> _Work item_:
Go through the data and copy each line that holds "knee".

> _Provided entries_:
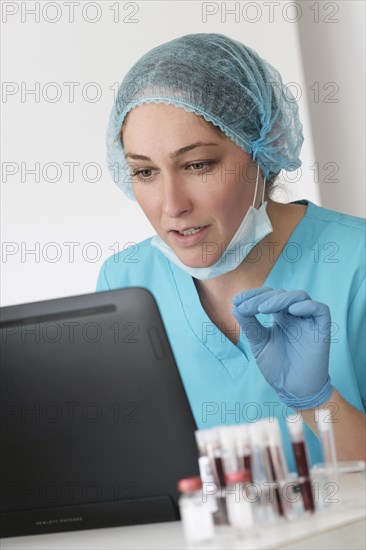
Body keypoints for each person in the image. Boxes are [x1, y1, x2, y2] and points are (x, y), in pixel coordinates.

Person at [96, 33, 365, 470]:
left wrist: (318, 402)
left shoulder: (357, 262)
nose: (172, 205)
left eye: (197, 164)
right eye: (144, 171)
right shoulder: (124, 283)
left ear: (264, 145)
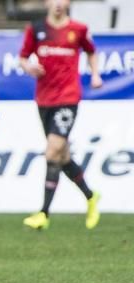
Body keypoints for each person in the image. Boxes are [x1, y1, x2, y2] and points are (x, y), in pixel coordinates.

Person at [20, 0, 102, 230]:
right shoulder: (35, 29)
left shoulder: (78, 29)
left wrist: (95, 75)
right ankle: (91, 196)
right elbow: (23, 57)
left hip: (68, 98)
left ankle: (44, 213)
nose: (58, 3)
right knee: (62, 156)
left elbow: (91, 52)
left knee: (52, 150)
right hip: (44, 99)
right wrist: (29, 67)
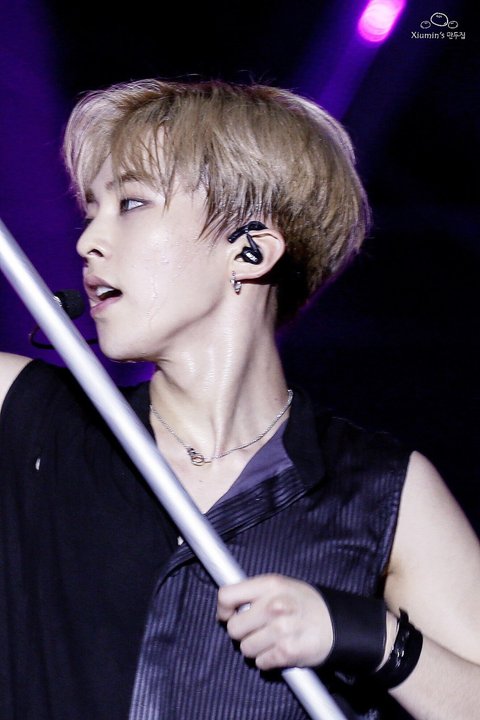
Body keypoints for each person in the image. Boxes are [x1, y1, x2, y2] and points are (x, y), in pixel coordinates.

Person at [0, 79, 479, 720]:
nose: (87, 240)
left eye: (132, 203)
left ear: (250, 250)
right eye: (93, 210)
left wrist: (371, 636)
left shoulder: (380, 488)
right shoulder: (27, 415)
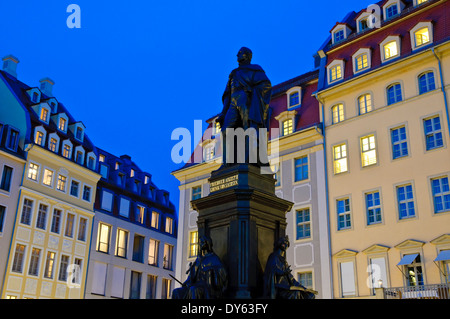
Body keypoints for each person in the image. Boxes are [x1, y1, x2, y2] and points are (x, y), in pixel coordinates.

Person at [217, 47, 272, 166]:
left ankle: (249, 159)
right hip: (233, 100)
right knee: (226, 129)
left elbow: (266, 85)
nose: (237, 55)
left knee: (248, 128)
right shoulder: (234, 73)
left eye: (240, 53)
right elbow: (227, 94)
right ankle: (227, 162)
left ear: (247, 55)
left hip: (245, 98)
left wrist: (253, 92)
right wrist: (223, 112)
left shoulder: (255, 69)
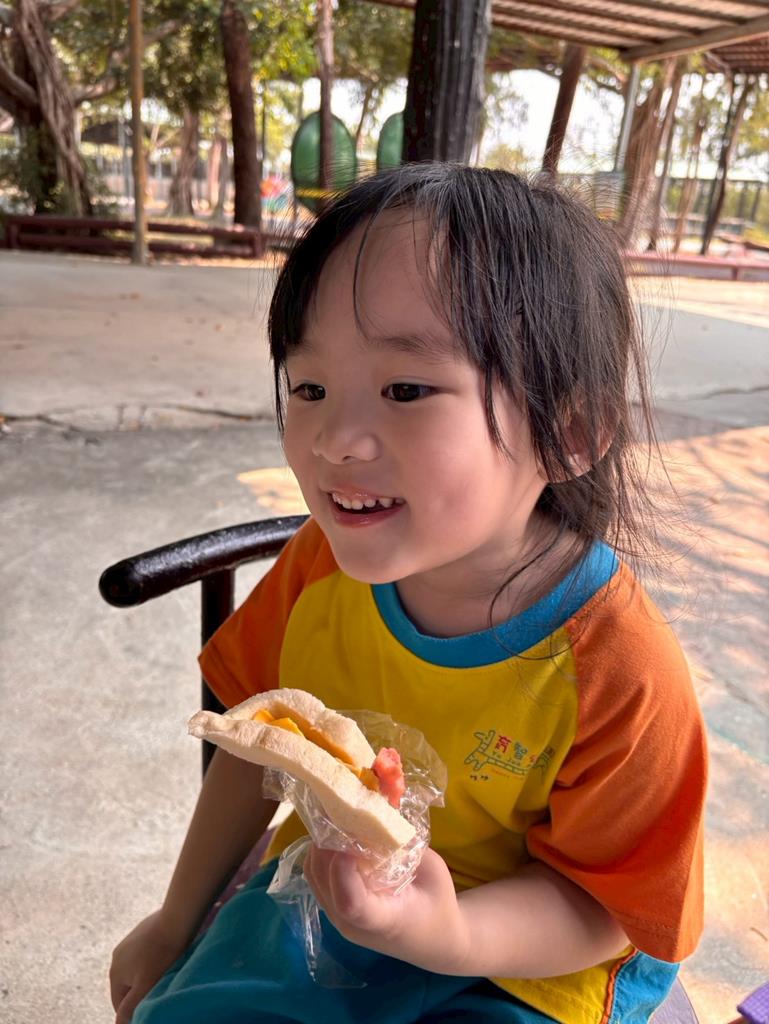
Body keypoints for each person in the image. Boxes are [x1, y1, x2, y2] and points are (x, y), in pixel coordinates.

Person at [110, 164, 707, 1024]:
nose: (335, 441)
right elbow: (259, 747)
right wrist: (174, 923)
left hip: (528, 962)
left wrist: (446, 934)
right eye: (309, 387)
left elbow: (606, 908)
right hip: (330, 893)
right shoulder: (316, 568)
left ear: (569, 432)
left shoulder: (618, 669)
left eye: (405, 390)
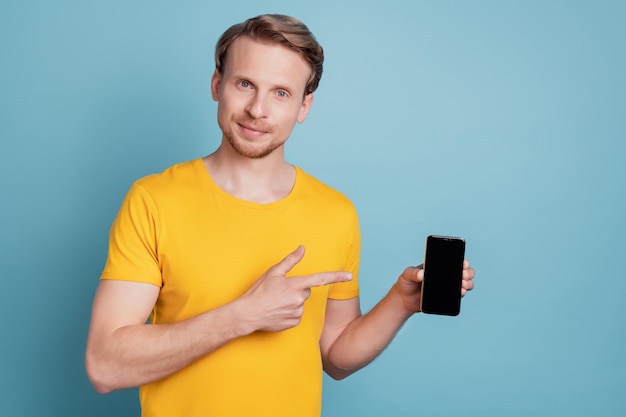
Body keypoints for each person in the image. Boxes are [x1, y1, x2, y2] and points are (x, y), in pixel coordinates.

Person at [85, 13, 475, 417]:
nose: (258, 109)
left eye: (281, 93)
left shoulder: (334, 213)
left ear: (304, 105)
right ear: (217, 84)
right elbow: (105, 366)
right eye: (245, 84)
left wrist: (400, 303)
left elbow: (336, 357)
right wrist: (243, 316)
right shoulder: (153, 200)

> _Solved problem_:
right knee: (62, 156)
left knee: (52, 150)
right knee: (226, 129)
left knee: (248, 128)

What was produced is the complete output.